Julian Gornall-Thode: Communication is the solution to all problems! A lack of communication can lead to apprehension, misunderstanding, and conflict, and so building bridges is particularly important where there are cultural and linguistic differences. Sport is the perfect platform to build bridges, to encourage communication, and to celebrate what unites us rather than what divides us.
You know The World Games and their sports. Which are already known and popular in China? Which ones have yet to conquer their audience?

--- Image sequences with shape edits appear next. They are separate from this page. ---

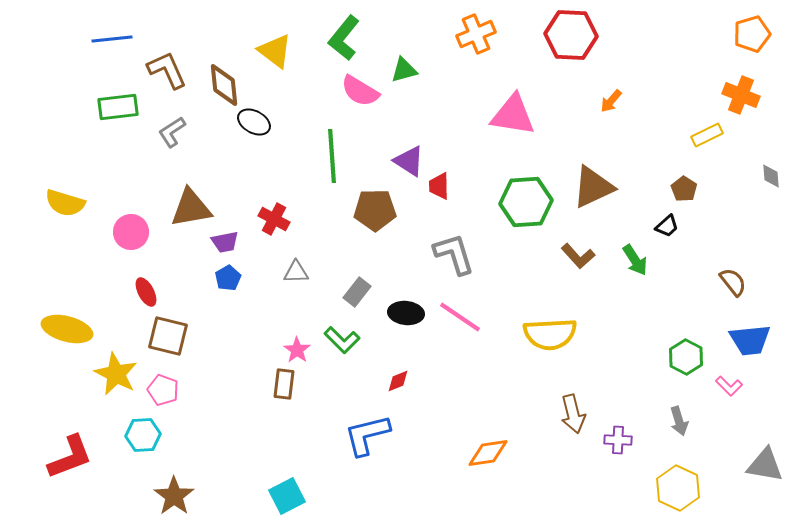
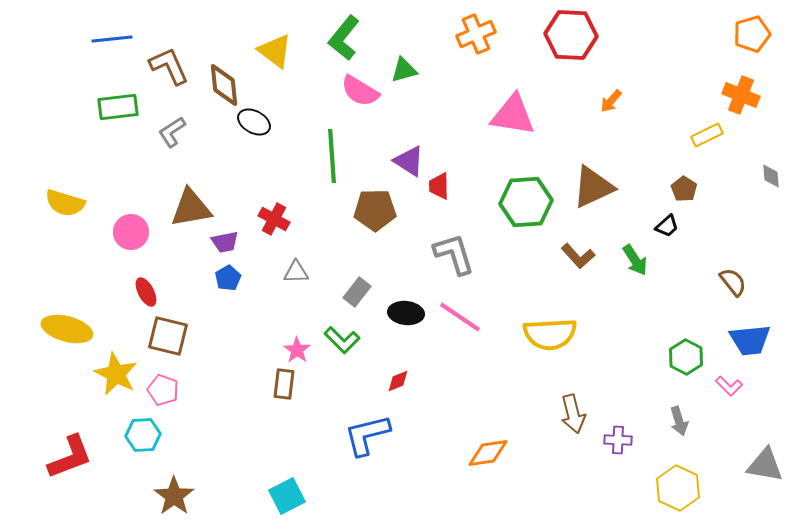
brown L-shape at (167, 70): moved 2 px right, 4 px up
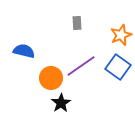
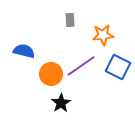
gray rectangle: moved 7 px left, 3 px up
orange star: moved 18 px left; rotated 15 degrees clockwise
blue square: rotated 10 degrees counterclockwise
orange circle: moved 4 px up
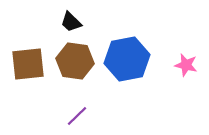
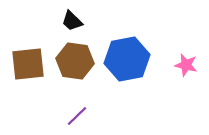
black trapezoid: moved 1 px right, 1 px up
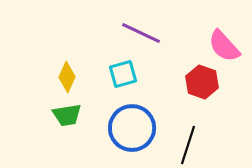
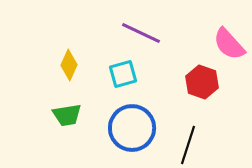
pink semicircle: moved 5 px right, 2 px up
yellow diamond: moved 2 px right, 12 px up
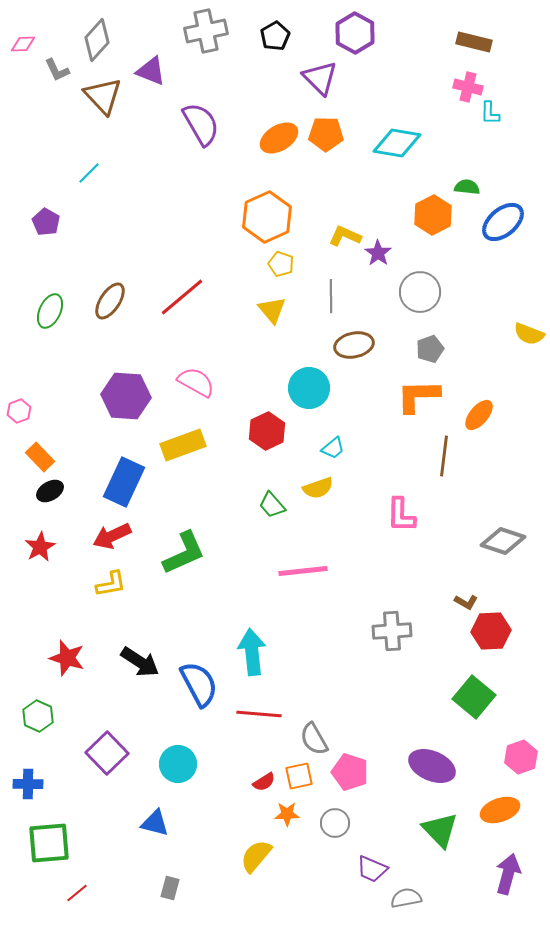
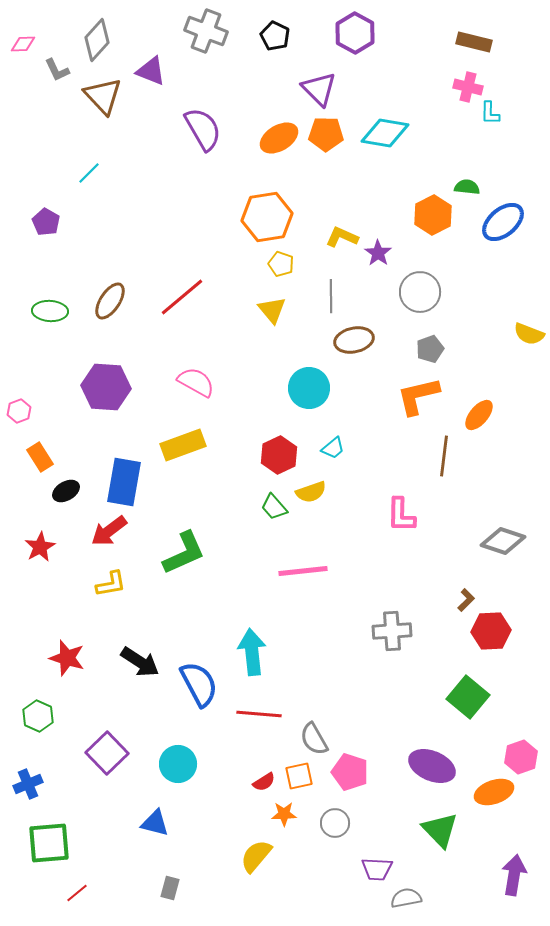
gray cross at (206, 31): rotated 33 degrees clockwise
black pentagon at (275, 36): rotated 16 degrees counterclockwise
purple triangle at (320, 78): moved 1 px left, 11 px down
purple semicircle at (201, 124): moved 2 px right, 5 px down
cyan diamond at (397, 143): moved 12 px left, 10 px up
orange hexagon at (267, 217): rotated 15 degrees clockwise
yellow L-shape at (345, 236): moved 3 px left, 1 px down
green ellipse at (50, 311): rotated 68 degrees clockwise
brown ellipse at (354, 345): moved 5 px up
purple hexagon at (126, 396): moved 20 px left, 9 px up
orange L-shape at (418, 396): rotated 12 degrees counterclockwise
red hexagon at (267, 431): moved 12 px right, 24 px down
orange rectangle at (40, 457): rotated 12 degrees clockwise
blue rectangle at (124, 482): rotated 15 degrees counterclockwise
yellow semicircle at (318, 488): moved 7 px left, 4 px down
black ellipse at (50, 491): moved 16 px right
green trapezoid at (272, 505): moved 2 px right, 2 px down
red arrow at (112, 536): moved 3 px left, 5 px up; rotated 12 degrees counterclockwise
brown L-shape at (466, 602): moved 2 px up; rotated 75 degrees counterclockwise
green square at (474, 697): moved 6 px left
blue cross at (28, 784): rotated 24 degrees counterclockwise
orange ellipse at (500, 810): moved 6 px left, 18 px up
orange star at (287, 814): moved 3 px left
purple trapezoid at (372, 869): moved 5 px right; rotated 20 degrees counterclockwise
purple arrow at (508, 874): moved 6 px right, 1 px down; rotated 6 degrees counterclockwise
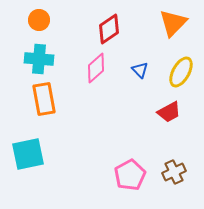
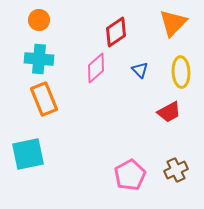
red diamond: moved 7 px right, 3 px down
yellow ellipse: rotated 32 degrees counterclockwise
orange rectangle: rotated 12 degrees counterclockwise
brown cross: moved 2 px right, 2 px up
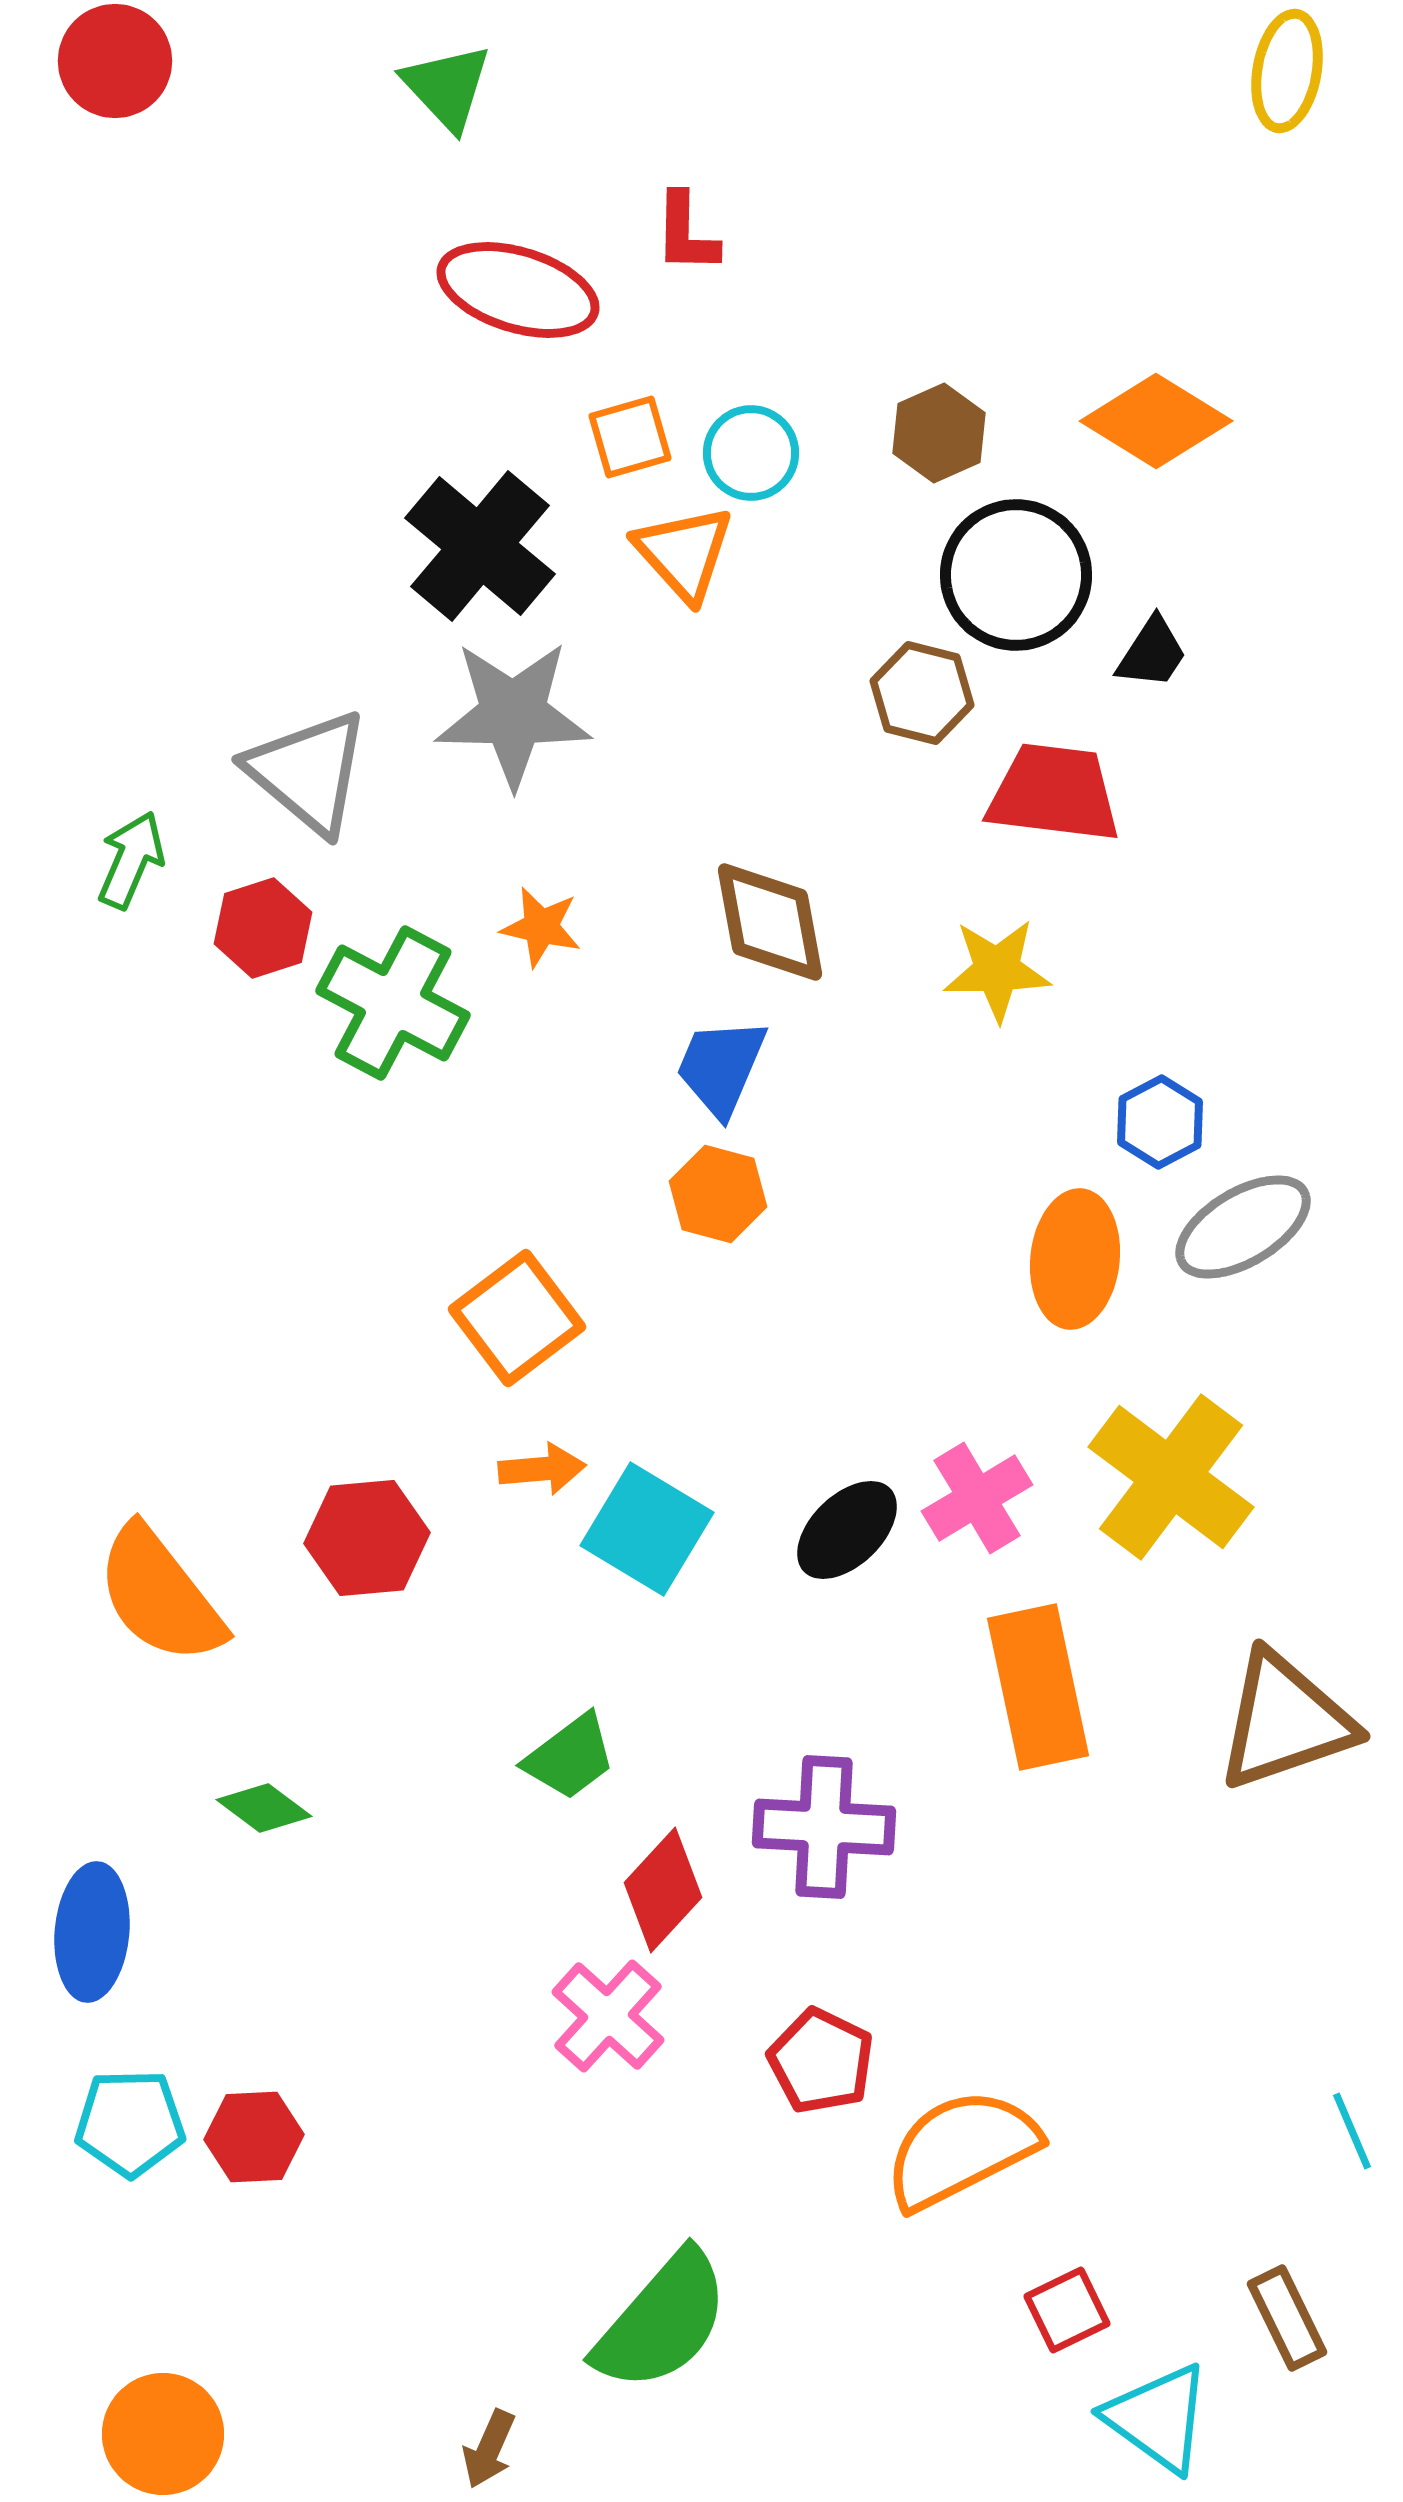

Julian Gornall-Thode: The World Games bring together a wonderful mix of different sports. Those sports that are on the Olympic programme, but represented at The World Games with different disciplines, are generally well known in China. Others have historic roots in China (such as Wushu), highly successful Chinese athletes (such as billiards sports), or experienced a wave of unexpected popularity on social media (such as flying disc). Yet others will be less known to Chinese audiences – consider it a clean slate and boundless opportunity to grow awareness of the sport in the run up to Chengdu 2025.
Is there a question that I forgot to ask but that you would like to answer?
Julian Gornall-Thode: Any visitor to Chengdu will almost certainly be served hotpot at some point during their trip. How about asking me for my top 3 tips for eating hotpot?
- Often the hotpot will be split in two parts: a fiery red spicy side, and a more tame fragrant broth side. If you like spicy food, cook your meat and starch vegetables in the spicy side, but use the broth to cook tofu and leafy greens – these tend to soak up a lot of the broth and too much spice risks making your ears pop!
- When the pot arrives at the table, it will come with all kinds of spices and condiments inside: chilies, pepper corns, aniseed, onions, etc. These are for flavouring only, don’t attempt to eat them!
- Use the ladles provided to extricate your bounty from the depths of the pot, to save yourself the trouble of fishing around in it with your chopsticks. And take the ladle out of the pot after use, or you risk burning your fingers when you next touch it!
The World Games is a multi-sport event staged every four years by the International World Games Association, organised with the support of the International Olympic Committee. The World Games 2022 was held in Birmingham, Alabama, USA, 7-17 July 2022. 3,600 athletes from 34 sports and 100 countries took part in the Games. The 12th edition of The World Games will be held in Chengdu, CHN, 7-17 August 2025.